* [Directions for this task] Edit the lines from the first one through the line containing "Wie sieht denn die Politik dieses Lande" so that "Nos Horaires" becomes "Horaires d'ouverture", with everything else left the same.

* [Given data]
——————

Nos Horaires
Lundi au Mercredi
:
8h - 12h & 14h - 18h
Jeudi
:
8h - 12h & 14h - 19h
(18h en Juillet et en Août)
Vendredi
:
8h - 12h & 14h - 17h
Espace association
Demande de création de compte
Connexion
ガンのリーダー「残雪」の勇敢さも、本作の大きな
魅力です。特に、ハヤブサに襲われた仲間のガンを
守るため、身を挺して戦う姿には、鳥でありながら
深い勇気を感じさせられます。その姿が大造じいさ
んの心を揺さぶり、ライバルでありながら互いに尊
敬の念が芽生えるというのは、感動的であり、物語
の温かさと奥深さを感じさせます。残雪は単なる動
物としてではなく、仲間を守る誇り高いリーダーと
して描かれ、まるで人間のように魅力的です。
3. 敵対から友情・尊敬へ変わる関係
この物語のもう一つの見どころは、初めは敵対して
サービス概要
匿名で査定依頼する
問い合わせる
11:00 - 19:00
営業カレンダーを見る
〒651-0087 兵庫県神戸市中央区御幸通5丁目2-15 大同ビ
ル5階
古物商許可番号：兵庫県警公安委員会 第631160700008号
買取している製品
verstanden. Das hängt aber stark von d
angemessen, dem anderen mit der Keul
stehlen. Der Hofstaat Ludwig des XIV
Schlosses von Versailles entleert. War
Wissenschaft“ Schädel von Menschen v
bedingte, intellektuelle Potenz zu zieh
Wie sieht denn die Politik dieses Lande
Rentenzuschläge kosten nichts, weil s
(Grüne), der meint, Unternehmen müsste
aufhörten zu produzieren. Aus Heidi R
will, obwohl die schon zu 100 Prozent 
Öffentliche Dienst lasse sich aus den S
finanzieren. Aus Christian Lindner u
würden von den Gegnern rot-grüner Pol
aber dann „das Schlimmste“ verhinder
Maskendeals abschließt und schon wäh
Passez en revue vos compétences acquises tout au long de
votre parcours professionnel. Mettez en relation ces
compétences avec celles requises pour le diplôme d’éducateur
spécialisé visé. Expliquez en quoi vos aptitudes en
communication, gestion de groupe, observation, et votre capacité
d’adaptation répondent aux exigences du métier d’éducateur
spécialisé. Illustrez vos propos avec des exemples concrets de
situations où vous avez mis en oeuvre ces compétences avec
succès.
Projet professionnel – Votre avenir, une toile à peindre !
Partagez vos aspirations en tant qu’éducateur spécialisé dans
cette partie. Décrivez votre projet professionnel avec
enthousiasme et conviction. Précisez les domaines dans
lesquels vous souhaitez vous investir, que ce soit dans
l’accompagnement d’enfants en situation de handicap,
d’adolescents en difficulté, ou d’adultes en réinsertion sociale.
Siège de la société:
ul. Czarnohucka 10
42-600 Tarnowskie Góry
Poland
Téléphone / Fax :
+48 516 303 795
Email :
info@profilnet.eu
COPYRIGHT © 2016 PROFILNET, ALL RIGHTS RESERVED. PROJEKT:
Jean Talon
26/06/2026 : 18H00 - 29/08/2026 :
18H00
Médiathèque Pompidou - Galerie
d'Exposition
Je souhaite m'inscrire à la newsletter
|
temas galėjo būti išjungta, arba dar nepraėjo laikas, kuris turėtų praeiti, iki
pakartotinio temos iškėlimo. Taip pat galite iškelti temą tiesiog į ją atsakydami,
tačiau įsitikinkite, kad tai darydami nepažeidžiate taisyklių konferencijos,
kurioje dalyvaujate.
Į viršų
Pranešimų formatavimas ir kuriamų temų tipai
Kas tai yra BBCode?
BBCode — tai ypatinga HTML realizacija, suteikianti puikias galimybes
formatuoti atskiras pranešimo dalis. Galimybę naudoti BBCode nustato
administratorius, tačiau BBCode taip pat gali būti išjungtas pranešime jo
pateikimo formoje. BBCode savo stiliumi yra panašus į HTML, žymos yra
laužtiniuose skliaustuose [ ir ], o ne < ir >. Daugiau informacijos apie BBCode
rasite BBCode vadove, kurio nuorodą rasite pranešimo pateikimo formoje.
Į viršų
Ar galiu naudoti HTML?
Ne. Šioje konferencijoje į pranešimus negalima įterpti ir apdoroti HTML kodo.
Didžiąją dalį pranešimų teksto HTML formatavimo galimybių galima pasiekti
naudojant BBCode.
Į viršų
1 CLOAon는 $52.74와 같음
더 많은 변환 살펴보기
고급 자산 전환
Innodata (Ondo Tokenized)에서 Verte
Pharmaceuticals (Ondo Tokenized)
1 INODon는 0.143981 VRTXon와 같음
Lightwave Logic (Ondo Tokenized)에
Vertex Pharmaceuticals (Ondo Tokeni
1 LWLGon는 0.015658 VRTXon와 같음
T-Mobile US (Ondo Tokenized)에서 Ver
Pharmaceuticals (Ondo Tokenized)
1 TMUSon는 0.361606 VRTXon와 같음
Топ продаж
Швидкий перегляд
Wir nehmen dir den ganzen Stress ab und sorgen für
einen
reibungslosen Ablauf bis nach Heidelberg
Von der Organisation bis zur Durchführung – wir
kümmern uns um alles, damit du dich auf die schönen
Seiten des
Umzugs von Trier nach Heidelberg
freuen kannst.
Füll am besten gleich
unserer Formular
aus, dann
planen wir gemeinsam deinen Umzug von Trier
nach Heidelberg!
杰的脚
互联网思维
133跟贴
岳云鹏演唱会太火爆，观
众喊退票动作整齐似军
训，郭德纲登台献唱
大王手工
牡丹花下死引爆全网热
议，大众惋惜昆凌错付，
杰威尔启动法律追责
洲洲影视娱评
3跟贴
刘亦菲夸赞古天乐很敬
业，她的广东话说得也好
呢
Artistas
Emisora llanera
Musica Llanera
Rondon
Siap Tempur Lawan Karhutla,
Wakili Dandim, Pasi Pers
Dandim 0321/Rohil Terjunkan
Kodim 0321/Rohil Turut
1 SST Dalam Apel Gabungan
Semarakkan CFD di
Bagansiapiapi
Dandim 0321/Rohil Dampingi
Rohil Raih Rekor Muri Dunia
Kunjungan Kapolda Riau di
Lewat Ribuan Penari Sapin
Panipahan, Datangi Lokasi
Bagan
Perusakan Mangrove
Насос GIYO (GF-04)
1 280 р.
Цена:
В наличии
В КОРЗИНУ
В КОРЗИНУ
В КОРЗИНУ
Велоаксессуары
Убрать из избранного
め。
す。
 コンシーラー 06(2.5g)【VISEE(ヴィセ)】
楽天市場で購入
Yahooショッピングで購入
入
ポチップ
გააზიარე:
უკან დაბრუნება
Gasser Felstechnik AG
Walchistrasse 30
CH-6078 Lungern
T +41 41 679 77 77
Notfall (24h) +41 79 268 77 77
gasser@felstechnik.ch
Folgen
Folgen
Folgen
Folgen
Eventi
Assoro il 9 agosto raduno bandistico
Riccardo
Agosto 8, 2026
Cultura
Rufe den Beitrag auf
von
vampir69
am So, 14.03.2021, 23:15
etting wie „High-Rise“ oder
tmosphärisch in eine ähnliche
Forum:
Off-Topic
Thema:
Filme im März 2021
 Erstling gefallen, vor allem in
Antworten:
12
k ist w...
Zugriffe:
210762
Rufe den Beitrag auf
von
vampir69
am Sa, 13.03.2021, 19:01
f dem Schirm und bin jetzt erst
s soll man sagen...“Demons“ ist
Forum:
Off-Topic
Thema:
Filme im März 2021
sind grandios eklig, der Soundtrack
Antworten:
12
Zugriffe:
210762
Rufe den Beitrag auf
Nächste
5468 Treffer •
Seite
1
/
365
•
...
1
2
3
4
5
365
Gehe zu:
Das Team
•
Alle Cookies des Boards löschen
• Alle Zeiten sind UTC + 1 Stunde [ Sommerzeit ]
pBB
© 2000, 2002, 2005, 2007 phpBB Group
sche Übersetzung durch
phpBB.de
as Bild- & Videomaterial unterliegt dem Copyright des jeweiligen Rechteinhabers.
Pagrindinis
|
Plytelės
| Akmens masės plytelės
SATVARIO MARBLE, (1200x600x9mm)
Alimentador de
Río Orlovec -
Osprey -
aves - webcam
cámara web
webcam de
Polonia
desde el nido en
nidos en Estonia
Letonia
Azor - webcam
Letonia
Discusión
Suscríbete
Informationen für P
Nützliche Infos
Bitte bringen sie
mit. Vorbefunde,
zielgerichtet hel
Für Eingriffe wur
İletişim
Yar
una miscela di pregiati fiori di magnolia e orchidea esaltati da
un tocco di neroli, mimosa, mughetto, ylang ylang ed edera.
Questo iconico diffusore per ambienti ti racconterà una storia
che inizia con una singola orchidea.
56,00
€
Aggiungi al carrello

——————

* [Solution to the exercise]
Horaires d'ouverture
Lundi au Mercredi
:
8h - 12h & 14h - 18h
Jeudi
:
8h - 12h & 14h - 19h
(18h en Juillet et en Août)
Vendredi
:
8h - 12h & 14h - 17h
Espace association
Demande de création de compte
Connexion
ガンのリーダー「残雪」の勇敢さも、本作の大きな
魅力です。特に、ハヤブサに襲われた仲間のガンを
守るため、身を挺して戦う姿には、鳥でありながら
深い勇気を感じさせられます。その姿が大造じいさ
んの心を揺さぶり、ライバルでありながら互いに尊
敬の念が芽生えるというのは、感動的であり、物語
の温かさと奥深さを感じさせます。残雪は単なる動
物としてではなく、仲間を守る誇り高いリーダーと
して描かれ、まるで人間のように魅力的です。
3. 敵対から友情・尊敬へ変わる関係
この物語のもう一つの見どころは、初めは敵対して
サービス概要
匿名で査定依頼する
問い合わせる
11:00 - 19:00
営業カレンダーを見る
〒651-0087 兵庫県神戸市中央区御幸通5丁目2-15 大同ビ
ル5階
古物商許可番号：兵庫県警公安委員会 第631160700008号
買取している製品
verstanden. Das hängt aber stark von d
angemessen, dem anderen mit der Keul
stehlen. Der Hofstaat Ludwig des XIV
Schlosses von Versailles entleert. War
Wissenschaft“ Schädel von Menschen v
bedingte, intellektuelle Potenz zu zieh
Wie sieht denn die Politik dieses Lande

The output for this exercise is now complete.